Tue Apr 8 20:19:15 IST 2003

It's 200 not 600.

Steve Evans
SDSU Foundation
(619) 594-0653  

-----Original Message-----
From: Julian Field [mailto:mailscanner at ECS.SOTON.AC.UK] 
Sent: Tuesday, April 08, 2003 6:35 AM
To: MAILSCANNER at JISCMAIL.AC.UK

At 11:00 08/04/2003, you wrote:
>Greetings:
>
>I am running SpamAssassin 2.52 in MailScanner, and I've also been 
>following the discussions of the SpamBayes project fairly closely for 
>some months. One of the crucial elements of Bayesian detection is 
>training, but I don't see any place that documents how to get ham and 
>spam messages routed back to the server for training.
>
>Is there some documentation? Am I just missing it by installing 
>SpamAssassin from cpan and MailScanner from RPMs?
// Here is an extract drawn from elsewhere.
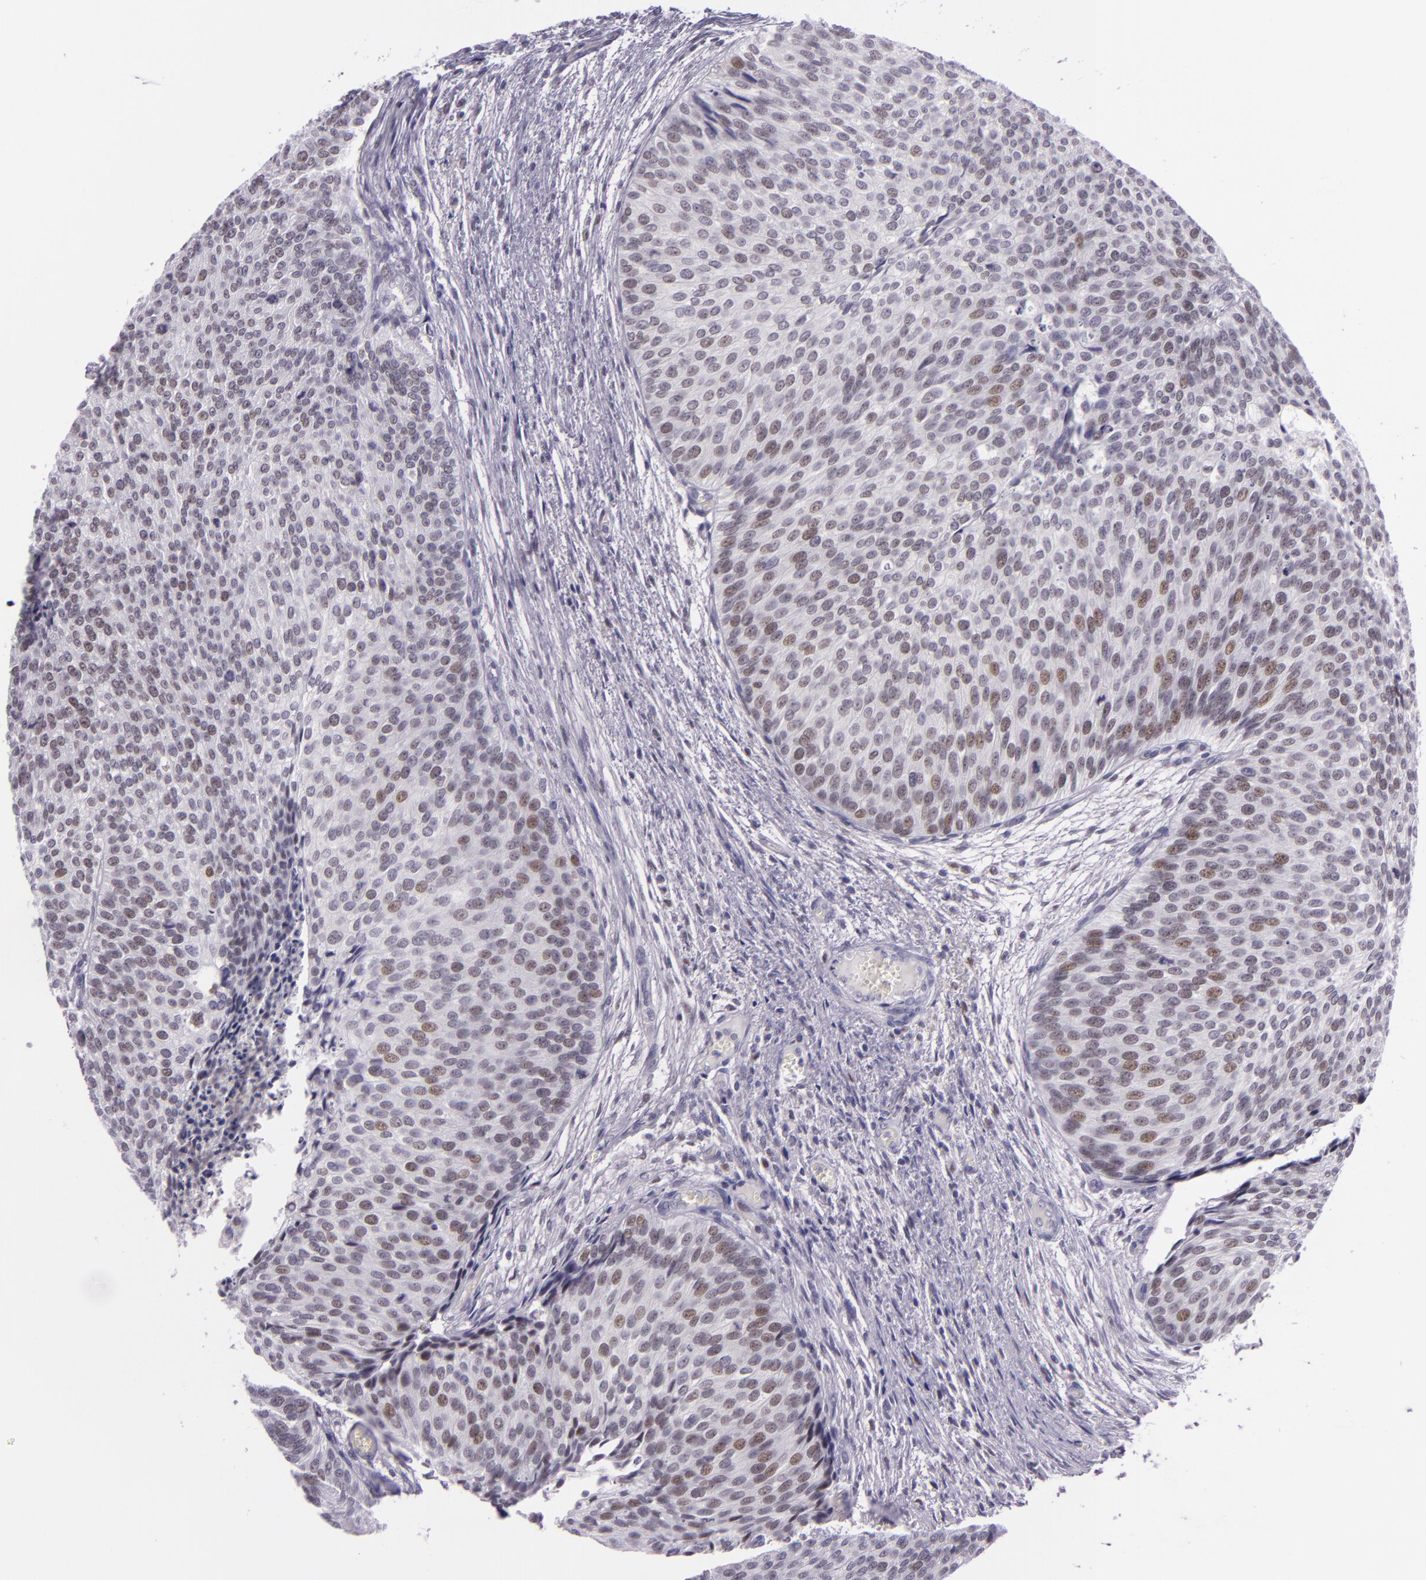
{"staining": {"intensity": "weak", "quantity": "25%-75%", "location": "nuclear"}, "tissue": "urothelial cancer", "cell_type": "Tumor cells", "image_type": "cancer", "snomed": [{"axis": "morphology", "description": "Urothelial carcinoma, Low grade"}, {"axis": "topography", "description": "Urinary bladder"}], "caption": "Urothelial cancer stained with DAB (3,3'-diaminobenzidine) immunohistochemistry exhibits low levels of weak nuclear positivity in approximately 25%-75% of tumor cells. (Brightfield microscopy of DAB IHC at high magnification).", "gene": "CHEK2", "patient": {"sex": "male", "age": 84}}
There are 2 parts to the answer to this:

1) You can set up a "spam" and a "notspam" email address for people to
dump wrongly categorised mail into. You then use sa-learn once every
hour (or
day) to teach SpamAssassin about the messages it got wrong. I have
already posted a script to do this to this list, but have attached it
again for you.

2) SpamAssassin is unique in being able to "auto-learn", i.e. teach
itself.
It uses its other traditional rules to produce a score for each message.
If the score is very high (i.e. definitely spam) or very low (i.e.
definitely
ham) then it feeds the message back into the learning code for the Bayes
engine. It only starts using the Bayes engine output as part of the
overall message score once it has auto-learned about 600 messages (I
might well be wrong on that figure, but it's a few hundred).